Mais c’est mal connaître le démon de l’écriture qui l’habite et, en Nouvelle Calédonie où il vit depuis son départ à la retraite, il se remet à la SF et devient à partir 2006 un aueur de la collection «Rivière Blanche». Peut-être inspiré par le départ de sa fille pour le Canada, il entreprend une histoire très documenté ayant pour cadre la colonisation de ce pays vers les années 1750. Cet ouvrage, QUAND SOUFFLE LE VENT D’OUEST, est une vaste fresque de presque 600 pages qui vient d’être publiée aux éditions Baudelaire, fin 2009 et dont nous vous donnons un compte rendu ci-dessous.




QUAND SOUFFLE LE VENT D’OUEST se situe à un moment charnière de l’histoire. Celui où le roi de France, Louis XV, qu’on appelait le Bien Aimé au début de son règne, envoie en Neuve France trente cinq ans avant la Révolution (le futur Quebec) un dernier vaisseau avec quelques misérables troupes recrutées dans les estaminets par ses sbires pratiquant le racolage et quelques « filles du Roi », filles de rien ou dont on veut se débarrasser pour les problèmes qu’elles ont causés en bien comme en mal. Eux seront chargés de protéger les « quelques arpents de neige » et elles de faire des enfants avec les colons pour peupler ce nouveau monde… Cette politique était aussi propre aux nations européennes de l’époque et à l’Angleterre, nation rivale et qui faisait comme l’Autriche obstacle à la politique française. On sait que Louis le Bien-aimé se désintéressa totalement du sort des habitants de la Neuve France et même des officiers prisonniers qu’il ne racheta pas au Anglais.

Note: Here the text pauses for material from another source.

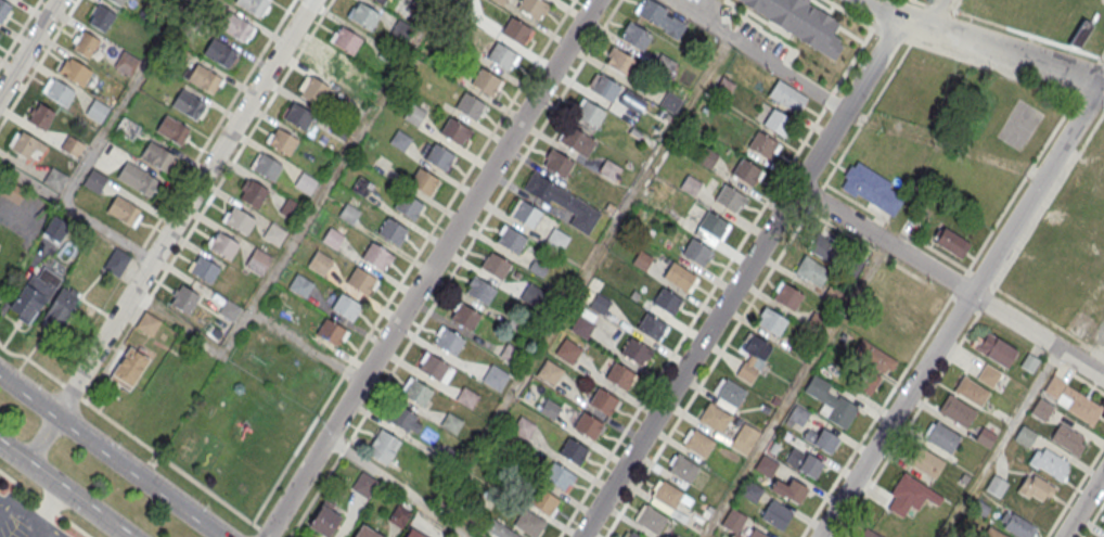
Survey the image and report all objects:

A travers toute une extraordinaire palette de personnages, Baudouin Chailley nous fait suivre successivement et avec talent dans la narration, le sort de la dernière expédition qui ne répond pas aux demandes pressantes du Marquis de Montcalm, le vaillant défenseur de la Neuve France qui voulait obtenir du Roi l’envoi de trois mille hommes pour contrer l’Anglais. Et lorsque le mestre de camp, Fermin de Quersac, envoyé par le Ministre Choiseul, se présente devant lui avec le pli signé par le Roi, il sait tout de suite qu’il n’aura pas de renfort autre que ces deux cent trente huit jeunes soldats mal dégrossis et mal armés et quel va être le sort de la Neuve France...

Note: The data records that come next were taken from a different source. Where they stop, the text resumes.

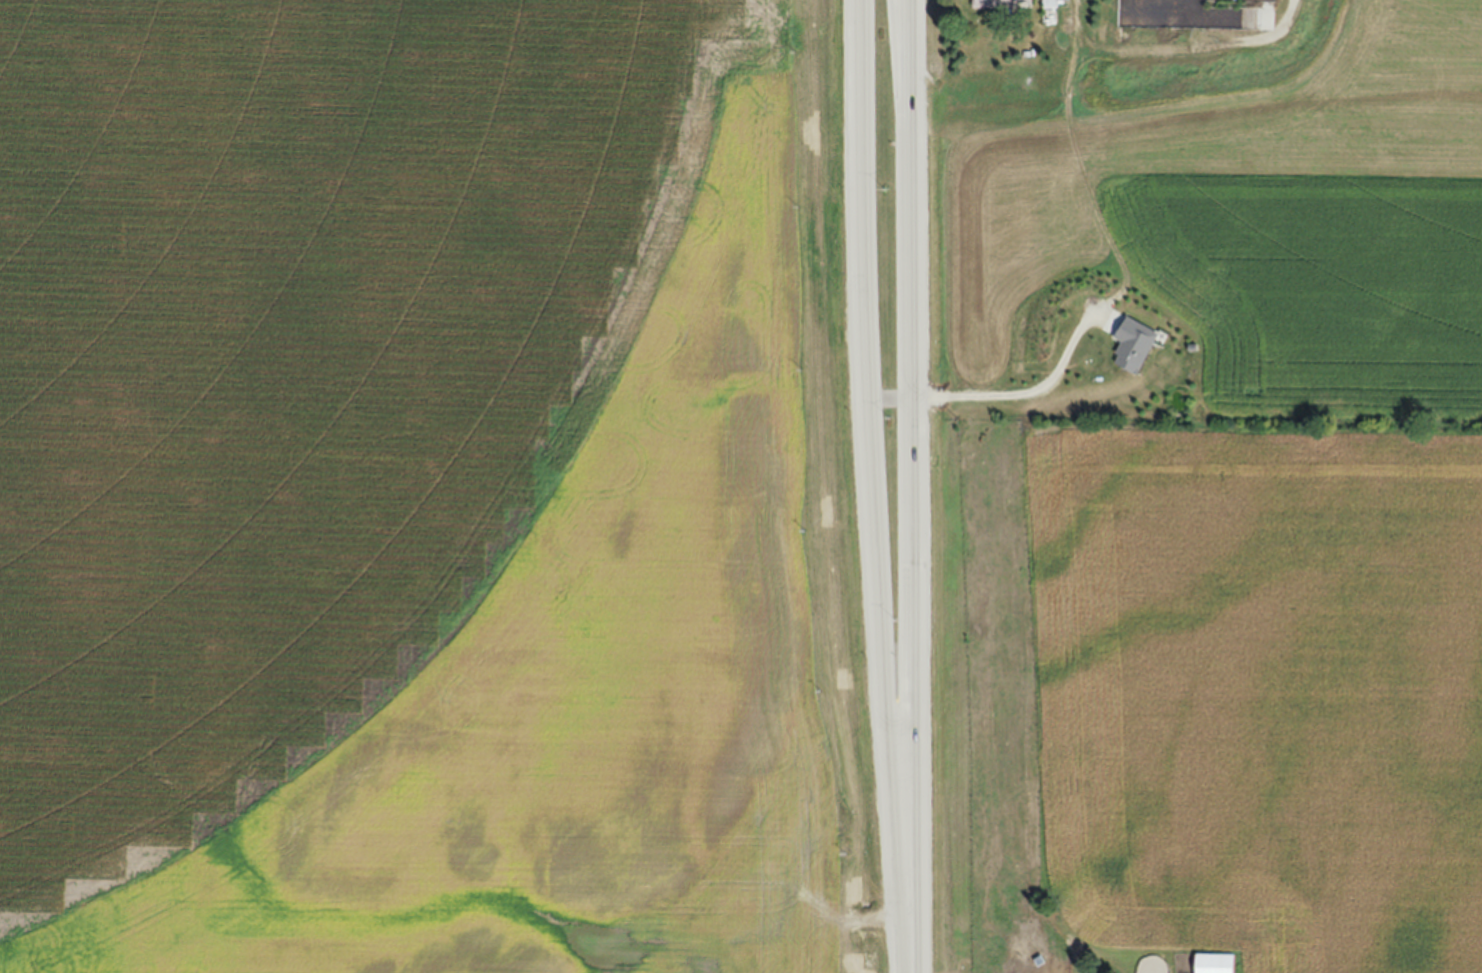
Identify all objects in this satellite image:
building: (1002, 4)
road: (1027, 389)
road: (916, 468)
road: (869, 469)
crop: (430, 490)
road: (918, 954)
building: (1215, 963)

Deux personnages se détachent dans cette histoire, elle, Vangeline Poix, est une jeune servante engrossée par un benêt de nobliau et lui, Félicien Veyrac est l’amoureux éperdu de la belle Maguelonne qui se donne à lui la veille de ses noces avec un homme plus âgé et riche. Félicien désespéré et ivre finit entre les mains des soldats recruteurs et elle après avoir mis au monde un fils s’en voit dépossédé et emmenée à la Rochelle. Tous deux vont se retrouver sur le même bateau, la Donnadieu, qui vogue vers la Neuve France. Les soldats apprennent leur métier et les femmes sont parquées dans la calle.
Dès lors leurs destins vont se croiser à plusieurs reprises mais chacun des deux restera avec son rêve chevillé au cœur, lui de revenir dans son pays retrouver sa Maguelonne, et elle de retrouver son fils, son François qu’elle n’a vu qu’une fois. Le tout à travers la défense menée par Montcalm et ses soldats à travers un vaste pays couvert de forêts et de neige… et les derniers jours de cette lointaine colonie dont le roi de France ne voyait pas l’intérêt.
Ceux qui suivront la trajectoire de nos deux héros sauront ce qu’il adviendra d’eux et de leurs amis dans cette défaite et dans cette occupation acharnée que mèneront les Anglais, plus subtiles que méchants… sur le long terme.
Un livre qu’on ne lâche qu’avec la dernière ligne.